Рядом с подростком стоял Сильван, с помощью зубной щетки и большого пальца сбрызгивая гибкий лист пластика похожей на бледно-зеленую краску смесью. Потом он взял другую щетку и окунул ее в более темную зеленую массу, которая оказалась подкрашенным белым шоколадом.
Заметив Кэйд, Сильван посмотрел на нее и улыбнулся. Паскаль Гюйо тоже взглянул на гостью и вернулся к своей работе. Подросток, тот самый стажер, изумленно поднял брови и усмехнулся.
Парень уверенно схватился за огромный котел с расплавленным шоколадом, но потом замер, пораженный его тяжестью. Сильван бросил щетку, ловко перехватил у паренька котел и залил глазировку в машину.
– Et les muscles dans tout ça, Malik?[131] – обратился к парню один из поваров.
Смущенный Малик согнул руку в локте, словно пытаясь убедиться, что его бицепсы будут заметны даже через широкие рукава поварской куртки.
– Теперь у меня не хватает времени на тренировки, – заявил он. – Я же вечно торчу тут у вас!
– Может, нам нужно почаще приставлять тебя к кастрюлям, чтобы ты поддерживал форму, – пошутил тощий очкарик. – На, попробуй-ка удержать хоть эту. – И он вручил Малику металлическую миску размером не больше обычной кухонной чаши для домашнего миксера.
– Или вот эту, если та для тебя тяжеловата, – подхватил атлетического вида здоровяк, поставив перед подростком крошечную кастрюльку.
– Ладно, ладно, – простонал Малик. – Ну, мог бы я донести этот котел. Меня просто застала врасплох его тяжесть.
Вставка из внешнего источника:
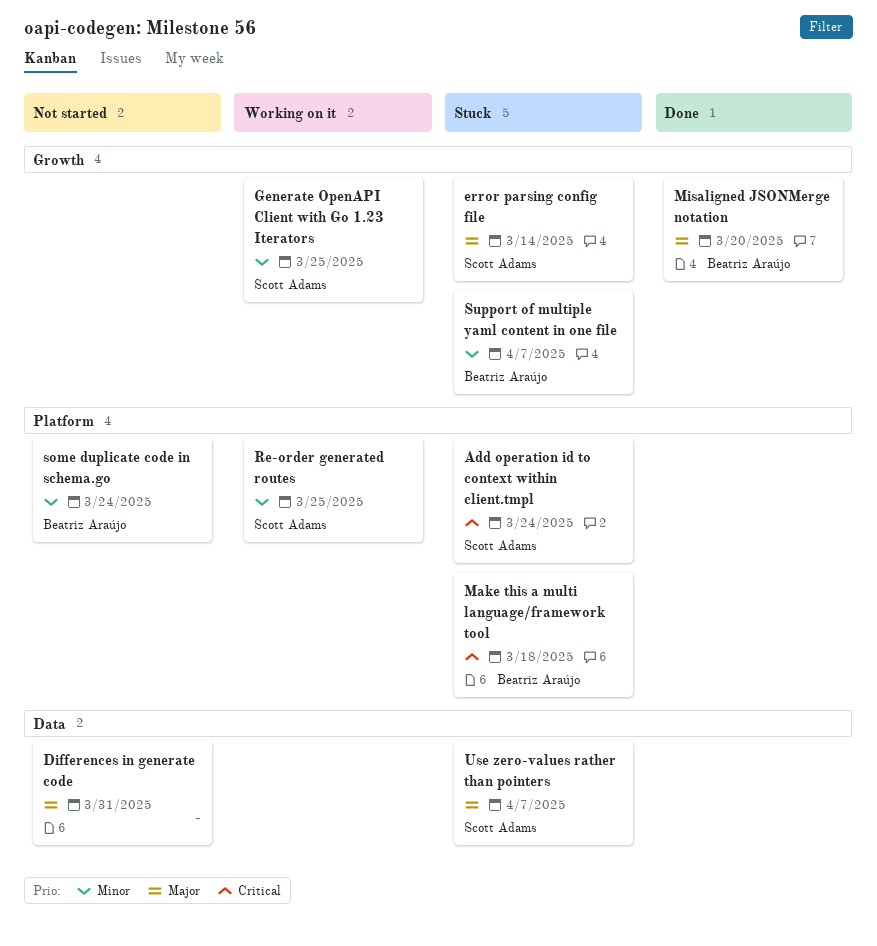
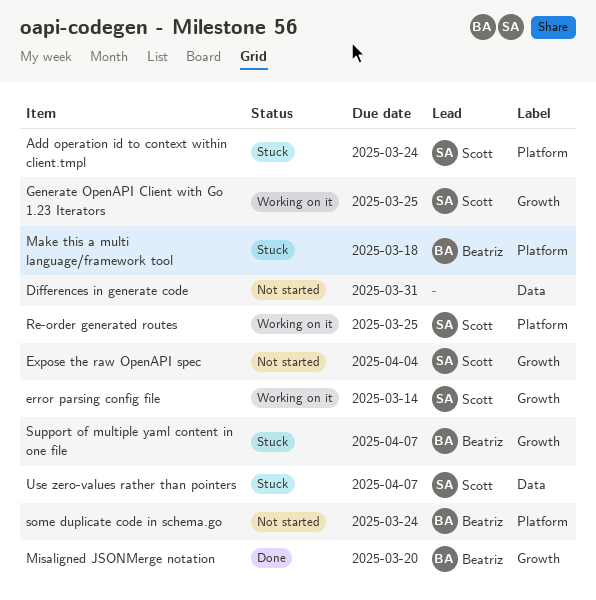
error parsing config file, status: Stuck -> Working on it
Expose the raw OpenAPI spec: none -> present

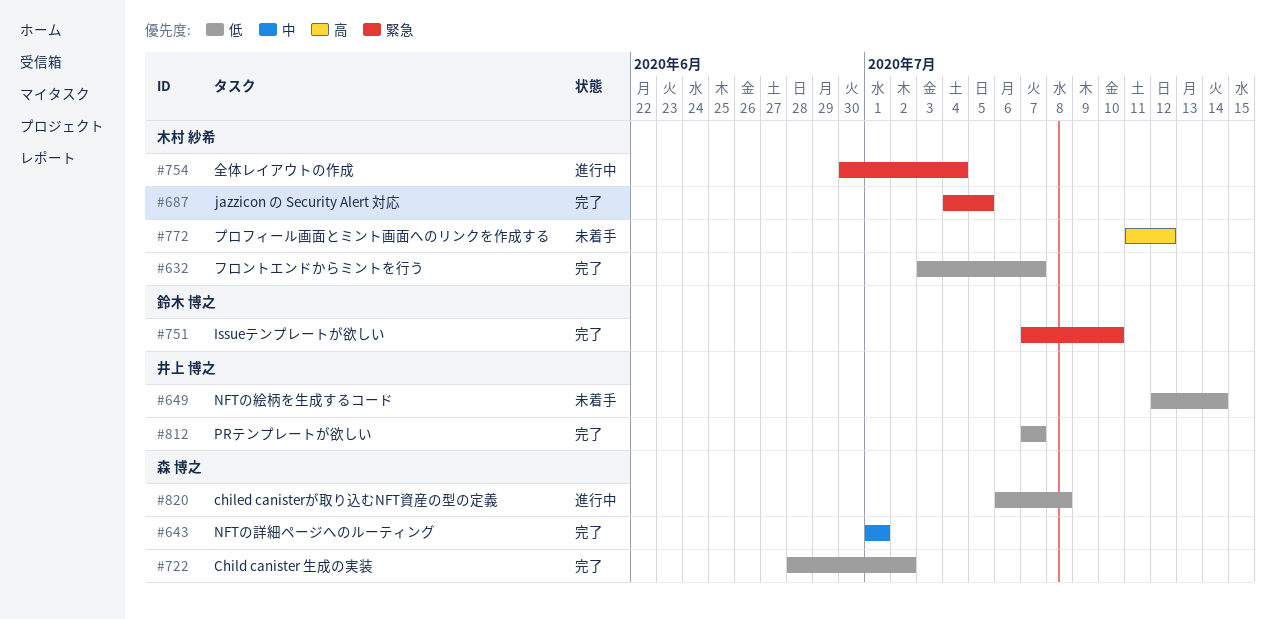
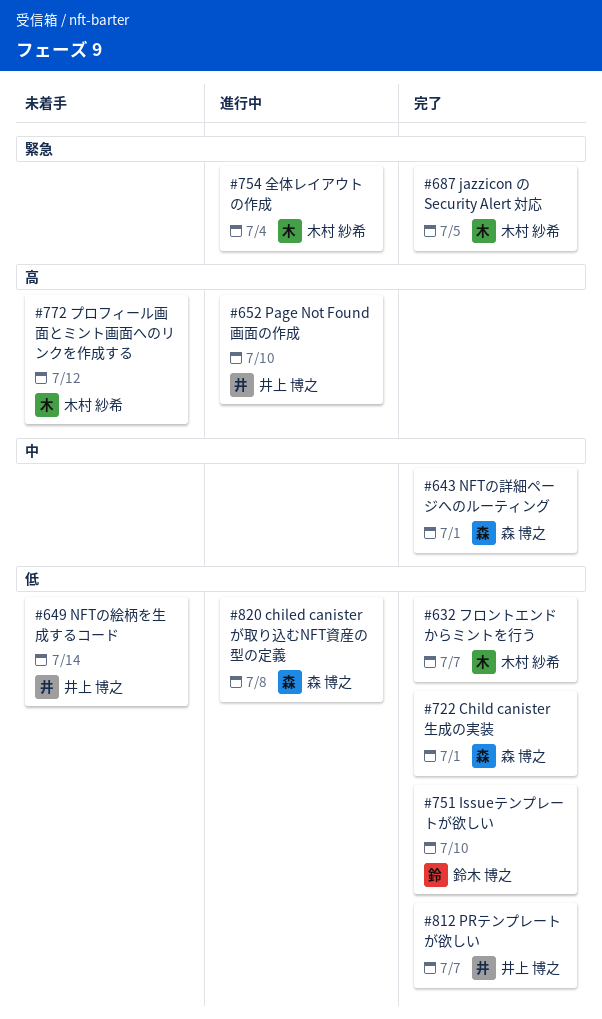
#652: none -> present
#722, due: Jul 2 -> Jul 1
#751, priority: 緊急 -> 低

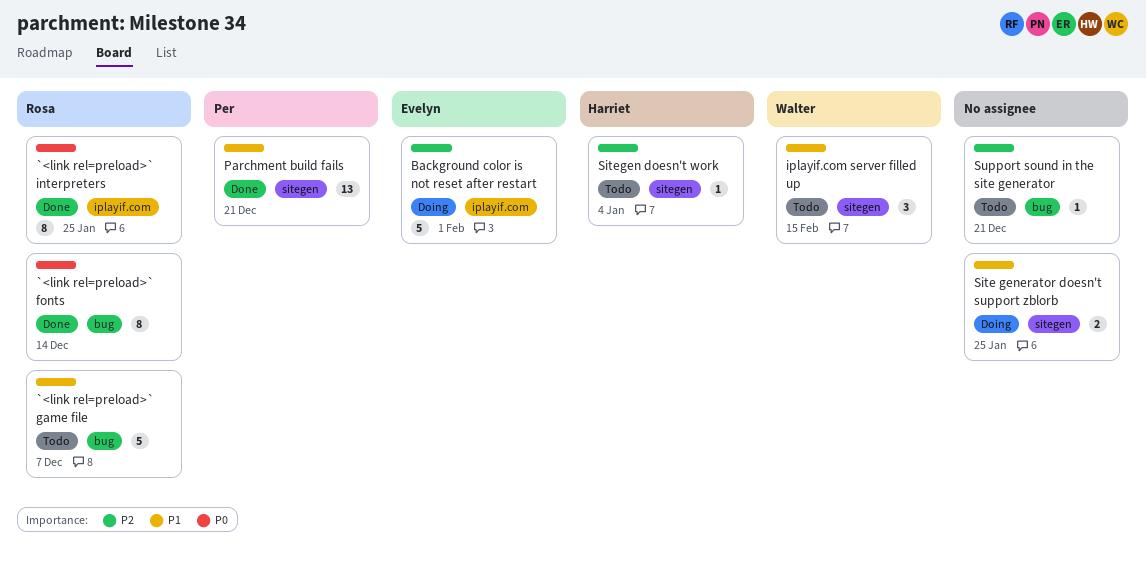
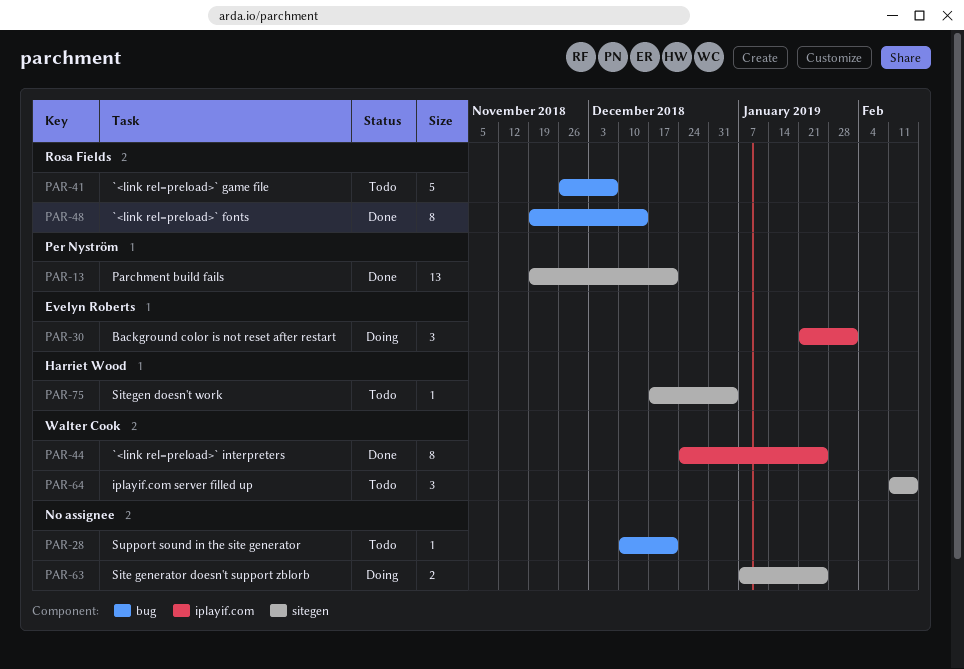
`<link rel=preload>` interpreters, owner: Rosa Fields -> Walter Cook
Background color is not reset after restart, estimate: 5 -> 3

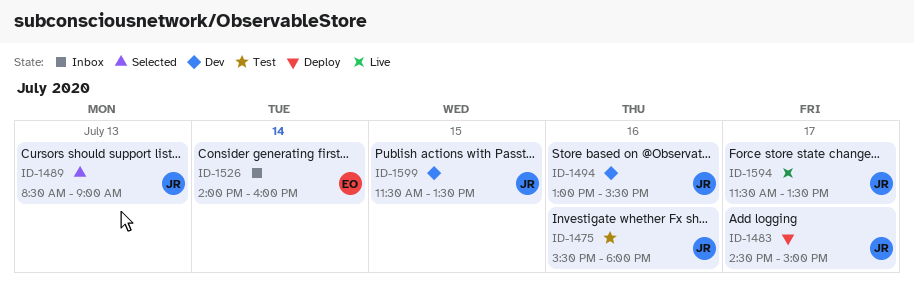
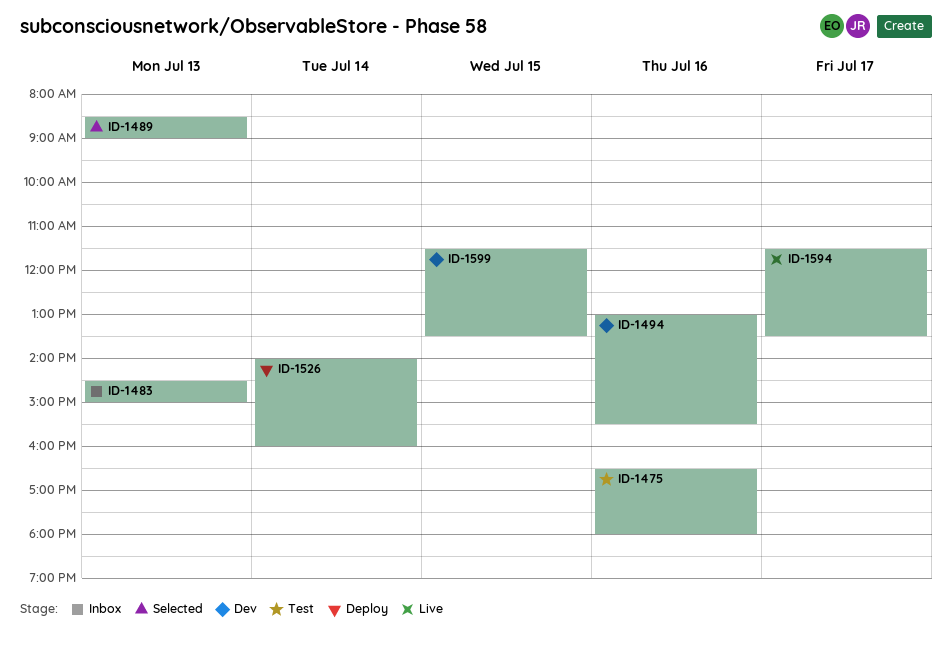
ID-1475, begins: 15:30 -> 16:30
ID-1483, status: Deploy -> Inbox
ID-1483, day: Jul 17 -> Jul 13
ID-1526, status: Inbox -> Deploy

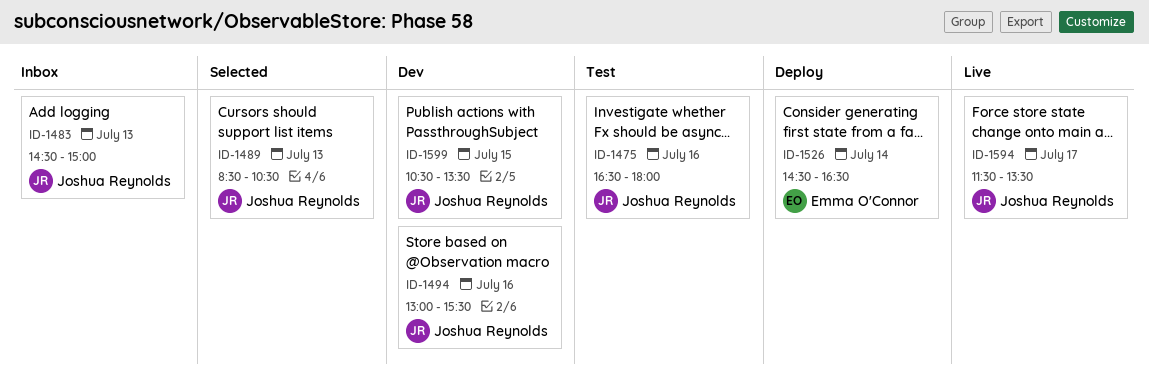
ID-1489, ends: 09:00 -> 10:30
ID-1526, begins: 14:00 -> 14:30
ID-1526, ends: 16:00 -> 16:30
ID-1599, begins: 11:30 -> 10:30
«Не удивительно, что почти все здесь выглядят худощавыми и сильными, в отличной физической форме», – подумала Кэйд, пытаясь определить вес котла с шоколадом. – Наверное, более пятидесяти фунтов. Может, и все восемьдесят? По сколько же раз в день им приходится перетаскивать такие тяжести?»
Сильван подошел к Кэйд, на губах его играла веселая усмешка. Она почувствовала, словно в нее вдохнули какую-то живительную силу.
– Сегодня ты можешь позаимствовать одну из моих курток, – сказал он. – В куртке Бернара ты утонешь. И спрячь волосы, – добавил Сильван, протягивая ей белую шапочку, которые носили все, кроме него и Паскаля. – Никому пока не удавалось найти хоть волосок в моих конфетах.
Кэйд предположила, что Бернаром зовут плотного здоровяка. Хотя и куртка Сильвана оказалась ей очень велика. Закатывая слишком длинные рукава, она размышляла, почему он не выдал ей одну из женских курток. Может, хотел предложить ей свои личные вещи? После их сексуальных игр, стоя рядом с ним, Кэйд вдруг ощутила собственную хрупкость, странную уязвимость.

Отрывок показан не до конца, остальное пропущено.